Dietary fibre optimisation Target Bristol Type 3–4. If loose stools: soluble fibre (ispaghula husk — Fybogel — 1 sachet BD) bulks stool and slows transit, improving stool consistency without causing constipation. Reduce insoluble fibre (bran, wholegrains) if contributing to urgency. If hard stools: increase fluid + soluble fibre + fruit/vegetable intake. Avoid artificial sweeteners (sorbitol, mannitol, xylitol) — osmotic diarrhoea.

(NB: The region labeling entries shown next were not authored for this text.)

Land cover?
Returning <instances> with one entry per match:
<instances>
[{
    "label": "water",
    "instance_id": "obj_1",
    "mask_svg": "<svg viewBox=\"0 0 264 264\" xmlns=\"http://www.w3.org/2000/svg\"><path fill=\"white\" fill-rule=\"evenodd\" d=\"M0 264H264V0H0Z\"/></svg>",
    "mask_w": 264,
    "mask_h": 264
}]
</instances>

Fluid intake Adequate hydration (1.5–2 litres/day) prevents hard stool and overflow. Excess fluids, particularly caffeine (coffee, tea, cola) and alcohol, worsen loose stools. Caffeine is a known bowel stimulant — reducing to 1–2 cups per day can improve FI frequency significantly. Carbonated drinks worsen flatulence and urgency.
Food trigger diary Identify and reduce personal dietary triggers. Common triggers: caffeine, alcohol, spicy food, onions, lactose (dairy — especially if lactose intolerant), gluten (coeliac), high-fat meals (bile acid release → diarrhoea in bile acid malabsorption). Keep a 7-day food and symptom diary. Low-FODMAP diet may benefit IBS-D-related FI (dietitian referral).
Toilet posture Use a footstool to raise feet when on the toilet (Squatty Potty or similar — achieves squatting posture). This straightens the anorectal angle, promotes complete rectal emptying, and reduces post-defecation soiling. Lean forward with elbows on knees. Avoid straining. Complete evacuation on the first visit reduces the residual stool that causes later passive leakage.
Anal plug / body worn device Anal plugs (Peristeen, Conveen) — silicone foam devices inserted into the anal canal to mechanically prevent passive leakage during activity. Particularly useful for social occasions, exercise, or work. Requires motivation and manual dexterity. NHS-available via continence nurse. Body-worn anal device (FDA-approved Eclipse system) — smaller, can remain in situ longer.
Skin protection Chronic perianal moisture and faecal contamination causes severe excoriation dermatitis. Wash gently with water only (no soap — damages mucosal skin). Pat dry (do not rub). Apply zinc oxide or Cavilon barrier cream after each episode. Change clothing promptly. Moisture wicking underwear. Cotton underwear preferred. Avoid scented wipes — contact dermatitis worsens skin breakdown.
Psychological support FI causes profound psychological distress — depression, anxiety, social isolation, and avoidance behaviours (not leaving home, restricted diet, restricting fluids). CBT for FI-related anxiety (IAPT referral). Peer support (Bowel and Bladder UK helpline: 0161 214 4591). Validate the impact: "This affects 1 in 10 adults — you are not alone, and there are effective treatments." Normalising the conversation is the first therapeutic step.
Exercise Moderate regular physical activity (30 minutes × 5 days/week) improves gut transit regularity, reduces constipation, and reduces overflow risk. High-impact exercise (running, aerobics) may worsen urgency FI — substitute with lower-impact options (swimming, cycling) if exercise triggers leakage. Pelvic floor exercises performed consistently have NNT ≈ 4 for clinically meaningful FI improvement.